子宮蓄膿症

先日、ワクチン接種を希望され、11歳のチワワの女の子が来院されました。

よくお話を伺うと、ここ最近食欲が落ちているとの事でした。

また、注意深く触診するとお腹の張り具合に違和感を感じ、このワンちゃんは避妊手術もしていなかったことから、念のため画像検査を行うことになりました。

超音波検査では明らかな子宮の拡張が観察され(*マークの部分)、子宮蓄膿症が強く疑われました。

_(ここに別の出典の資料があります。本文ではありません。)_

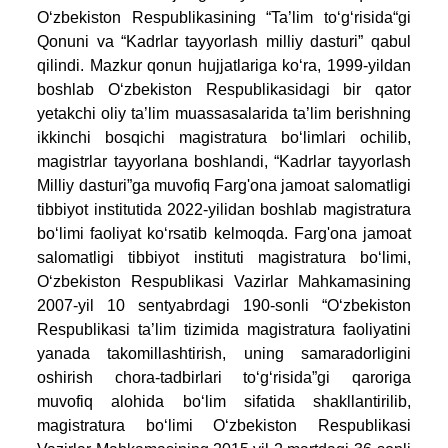
O‘zbekiston Respublikasining “Ta’lim to‘g‘risida“gi
Qonuni va “Kadrlar tayyorlash milliy dasturi” qabul
qilindi. Mazkur qonun hujjatlariga ko‘ra, 1999-yildan
boshlab O‘zbekiston Respublikasidagi bir qator
yetakchi oliy ta’lim muassasalarida ta’lim berishning
ikkinchi bosqichi magistratura bo‘limlari ochilib,
magistrlar tayyorlana boshlandi, “Kadrlar tayyorlash
Milliy dasturi”ga muvofiq Farg'ona jamoat salomatligi
tibbiyot institutida 2022-yilidan boshlab magistratura
bo‘limi faoliyat ko‘rsatib kelmoqda. Farg'ona jamoat
salomatligi tibbiyot instituti magistratura bo‘limi,
O‘zbekiston Respublikasi Vazirlar Mahkamasining
2007-yil 10 sentyabrdagi 190-sonli “O‘zbekiston
Respublikasi ta’lim tizimida magistratura faoliyatini
yanada takomillashtirish, uning samaradorligini
oshirish chora-tadbirlari to‘g‘risida”gi qaroriga
muvofiq alohida bo‘lim sifatida shakllantirilib,
magistratura bo‘limi O‘zbekiston Respublikasi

レントゲンでもかなりの大きさに子宮が拡大している事が分かります(黄線)。


このことから、さらに血液検査を行ったところ白血球数が非常に高い値を示し、この子は子宮蓄膿症による敗血症状態にあることが分かり、ご家族との相談のうえ当日に緊急手術することになりました。

開腹すると写真のように子宮は大きく拡張しておりました。

後に切開すると内部から多量の膿が排出されました。

このように避妊手術をしていないワンちゃんは高率に子宮疾患を発症するため、出産を考えていない場合は若いうちに避妊手術をお勧めしています。

今回の症例はワクチンのタイミングでたまたま早期発見されましたが、状況からみてあと数日遅ければ、敗血症性ショック等の命に関わる状態に陥っていた可能性があります。